While the fund posted a 13 per cent return on investments last year, the plan's deficit was almost seven times higher than the $2.5-billion shortfall at the end of 2008.

"We continue to face serious funding challenges," said Teachers' president and CEO Jim Leech, who attributed the deficit increase to low interest rates.

"It is confusing because we had a very good year of investment returns and yet our cost of pensions grew faster than our assets."

The fund is particularly sensitive to interest rates, which continue to be historically low, because liabilities over the next 70 years are calculated at present rates, he said.

Those rates dropped 0.6 percentage points last year, adding $15 billion in liabilities to the fund.

In fact, the pension fund's assets grew to $96.4 billion at the end of last year from $87.4 billion in 2008, when the fund saw the value of its portfolio fall by 18 per cent.

With close to $100 billion in assets, there's no immediate threat to teachers' pensions, but it could run in to pay-out problems 70 years from now.

Leech said any pensions that have been earned to date are guaranteed. He added that there will not be any contribution increases at least until January 2012 when the fund is required to file a balanced report to regulators and erase that deficit.

While rising interest rates could reduce the deficit, other factors will continue to have a major impact in the coming years.

One is a demographic shift, in which the population of teachers is aging and retiring. That means fewer teachers are paying into the fund, while more retirees are drawing money out.

Leech cautioned that much of the market rebound last year was the result of a return of confidence in the financial markets, adding he believed it will take some time until true economic growth takes hold.

"We should not expect this kind of market growth going forward," he said.

"In 2008 and continuing into the first quarter of 2009 we saw a crisis of confidence among investors. It caused market mayhem," Leech said.

"After the markets bottomed out in March 2009, confidence edged back up and with that came a return to more reasonable valuations."

The deficit is the shortfall between the value of the fund's assets and future liabilities.

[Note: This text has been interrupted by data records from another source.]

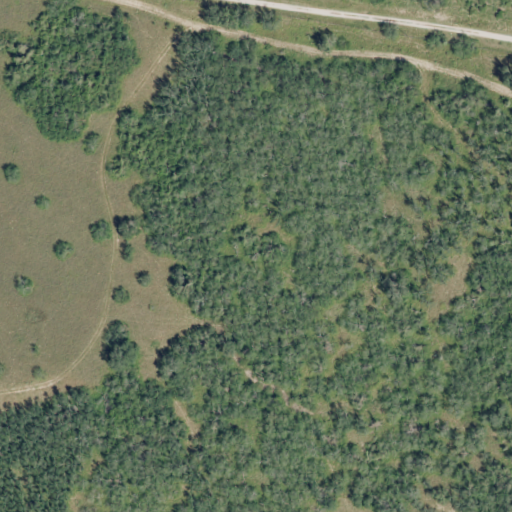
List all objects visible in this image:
road: (421, 17)
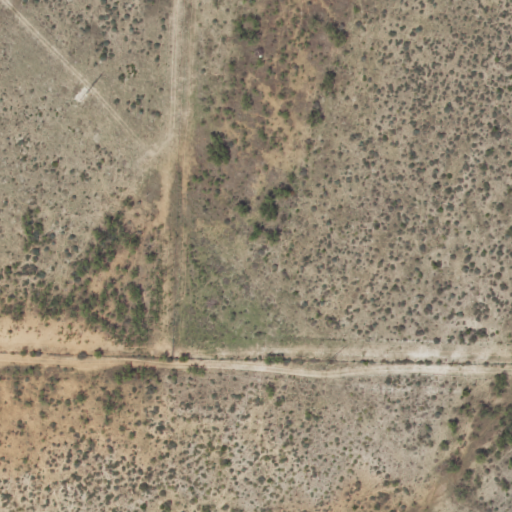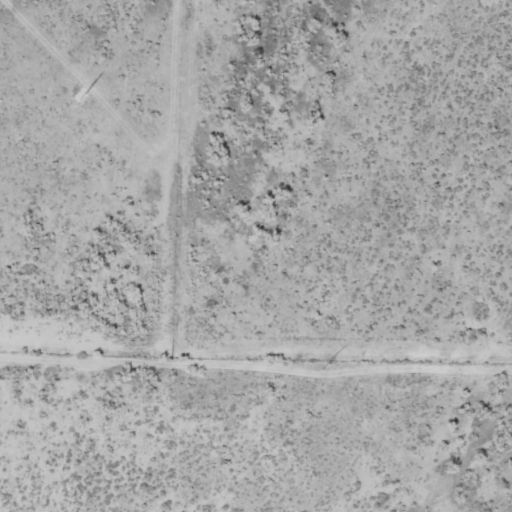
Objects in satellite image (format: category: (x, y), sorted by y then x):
road: (94, 91)
power tower: (81, 98)
road: (177, 179)
road: (256, 360)
power tower: (325, 367)
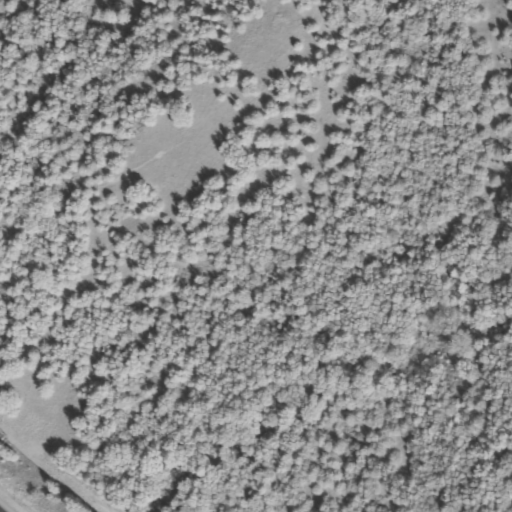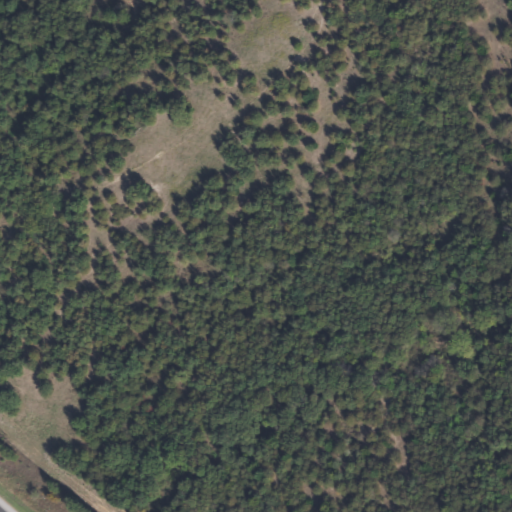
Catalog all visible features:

If the deficit persists, the Ontario government and teachers may have to increase contributions from current teachers and-or re-evaluate the level paid out to future retirees.

Leech said it would be imprudent to believe strong investment results alone can close the funding gap -- a warning that has been issued for several years by the fund's senior management.

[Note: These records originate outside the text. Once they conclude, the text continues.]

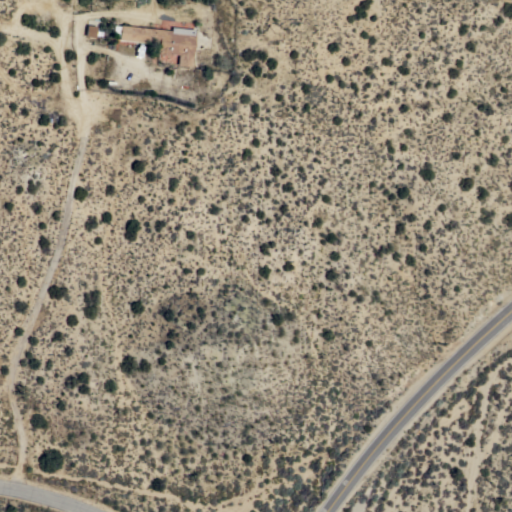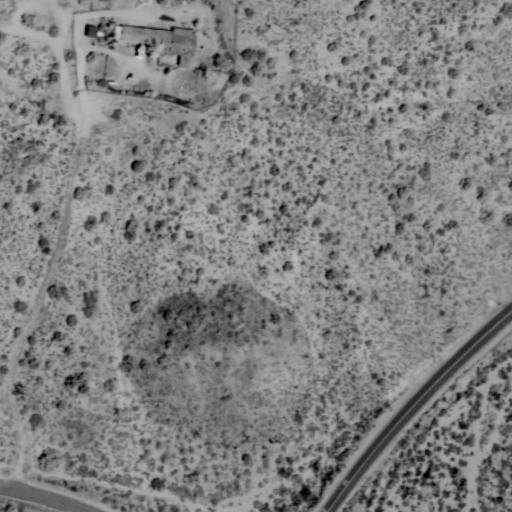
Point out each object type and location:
building: (90, 31)
building: (160, 40)
road: (57, 52)
road: (54, 264)
road: (413, 405)
road: (46, 494)
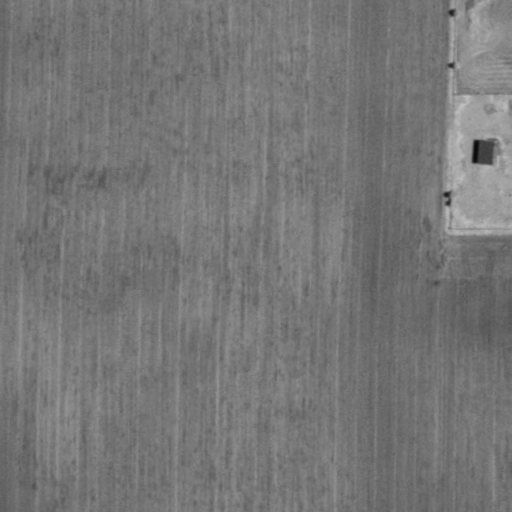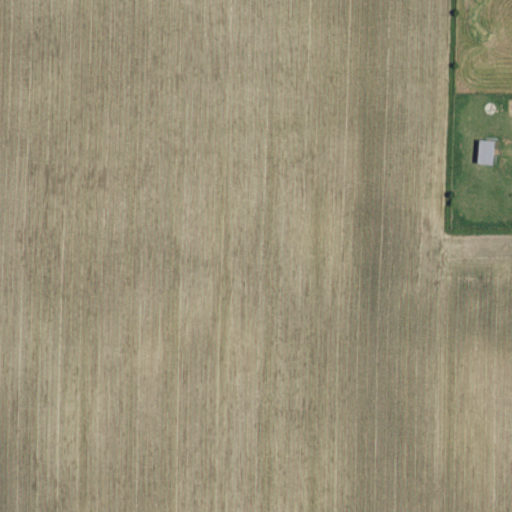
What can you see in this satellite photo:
building: (487, 151)
crop: (243, 264)
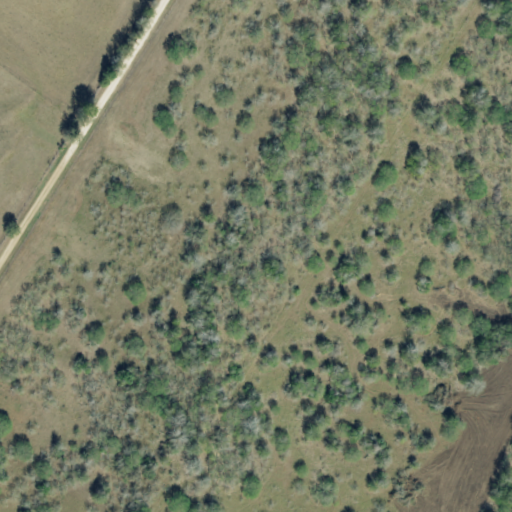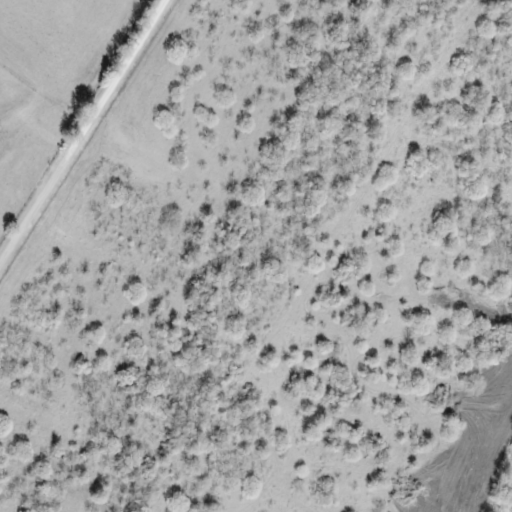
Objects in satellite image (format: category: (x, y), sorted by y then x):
road: (81, 133)
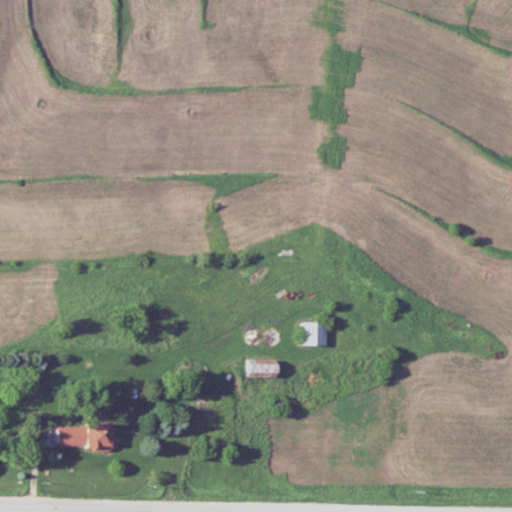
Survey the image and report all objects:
building: (311, 332)
building: (253, 335)
building: (272, 336)
building: (261, 366)
building: (81, 433)
road: (163, 504)
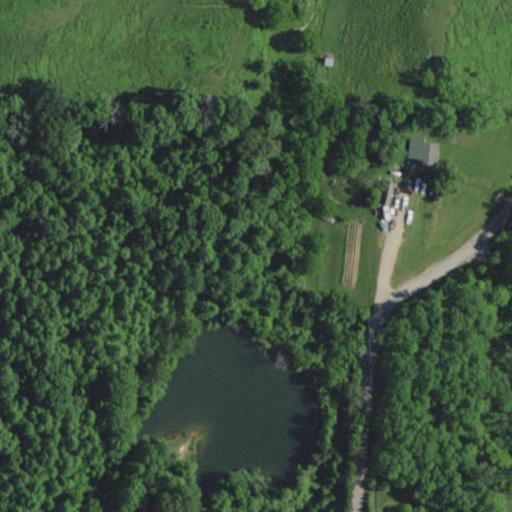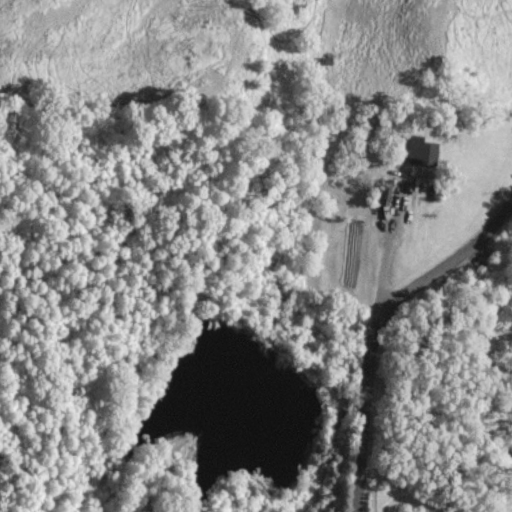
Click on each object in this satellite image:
building: (419, 152)
road: (374, 323)
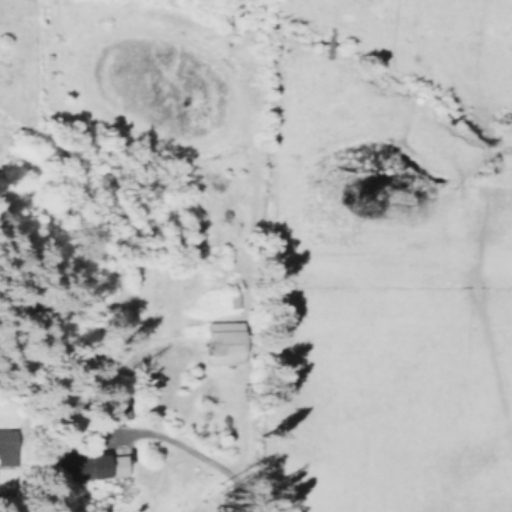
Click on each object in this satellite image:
building: (219, 342)
building: (8, 443)
road: (223, 454)
building: (104, 465)
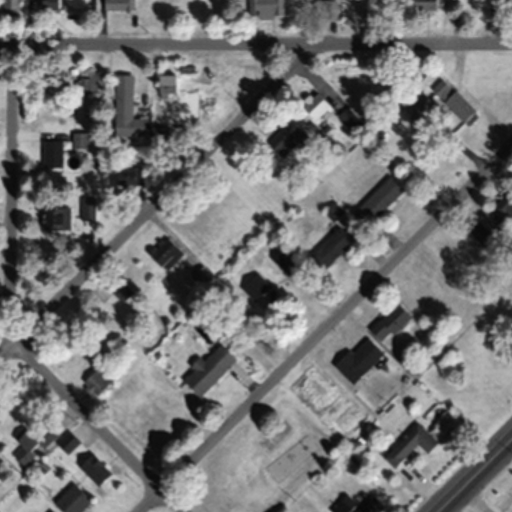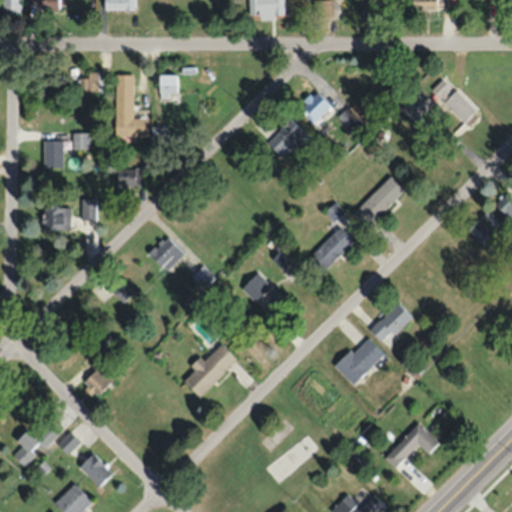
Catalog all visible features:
building: (49, 4)
building: (120, 4)
building: (424, 4)
building: (11, 7)
building: (265, 7)
building: (324, 8)
road: (256, 42)
building: (87, 81)
building: (167, 83)
building: (451, 98)
building: (315, 106)
building: (418, 107)
building: (126, 108)
building: (158, 134)
building: (286, 137)
building: (79, 139)
building: (52, 152)
building: (130, 176)
building: (377, 200)
road: (158, 201)
building: (505, 204)
building: (87, 208)
building: (56, 217)
building: (480, 232)
building: (328, 249)
building: (165, 252)
building: (202, 275)
building: (255, 286)
road: (9, 309)
building: (389, 321)
road: (330, 324)
building: (358, 359)
building: (207, 368)
building: (98, 378)
building: (33, 440)
building: (67, 441)
building: (408, 447)
building: (290, 457)
building: (95, 469)
road: (477, 477)
building: (72, 499)
road: (481, 499)
park: (499, 499)
building: (342, 504)
building: (372, 505)
building: (50, 511)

The fund has set up a working group to determine how to address the funding gap, which consists of representatives from the fund, the Ontario government, the Ontario Teachers' Federation and the four unions that contribute to the plan.

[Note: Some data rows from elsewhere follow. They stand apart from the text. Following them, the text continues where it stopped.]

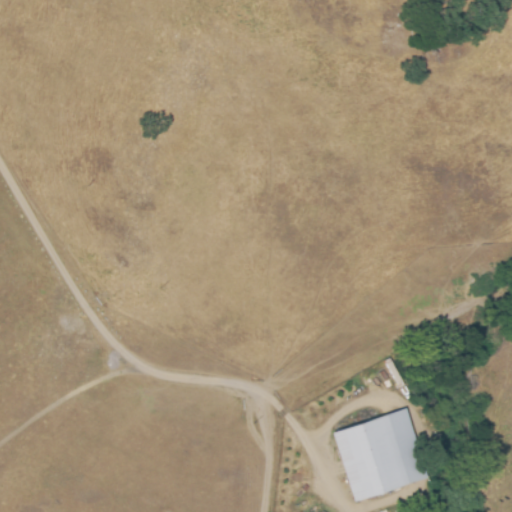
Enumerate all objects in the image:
road: (146, 371)
road: (264, 453)
building: (379, 456)
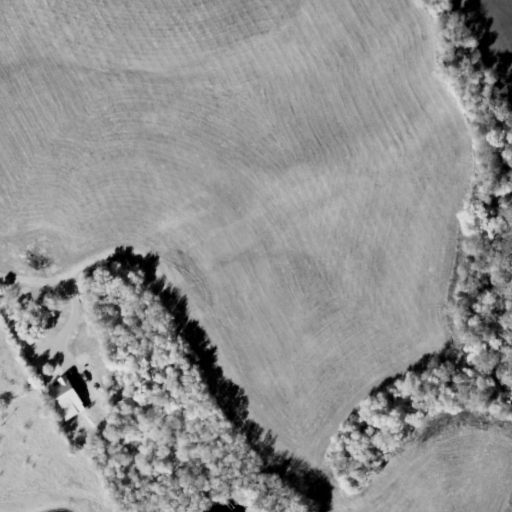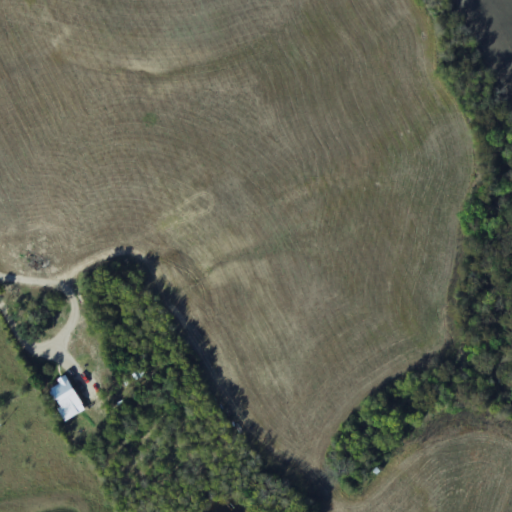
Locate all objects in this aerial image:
road: (287, 43)
building: (68, 395)
road: (80, 395)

"(They're) looking at minor course corrections we could make now that would have a large impact over the long-term," he said.

Reno Melatti, president of the Ontario Teachers Federation, said he is optimistic that the group will come up with a sustainable solution to the plan that will cover all members.

He said the working group is looking at possibilities including raising contribution rates from the current 11 per cent of annual salaries in order to make up the deficit by the 2012 deadline.

"We're in a better situation than we were last year... (but) we're not out of the woods yet," he said.

About $4.4 billion was paid out to pensioners in 2009, while only $2.7 billion was paid in. Pensioners received an average of $42,900 last year.

The fund invests the pension fund's assets and administers the pensions of 289,000 active and retired teachers in Ontario.

Alan White, a professor of investment strategy at the University of Toronto's Rotman School of Business, said Teachers' will continue to report deficits because the promises that pension plans make are difficult to fulfil.

"As long you don't retire and I don't have to pay you a pension I can promise you anything, but as soon as you get to the retirement stage and I have to deliver then we have trouble," he said.

"So you hope that you'll have enough money to cover the pensions but in order to get the high returns you have to take a lot of chances (in the stock market) and things might blow up in their face."

Returns at pension funds were up across the board last year.

The Caisse de depot et placement du Quebec saw a 10 per cent rate of return, while the Ontario public-sector pension manager known as OMERS saw a 10.6 per cent rate of return on its assets that marked their moves back into positive returns after a dismal performance a year earlier.

The Canada Pension Plan has not yet reported its full year results, but said it earned a return of 14 per cent for the nine months ended Dec. 31.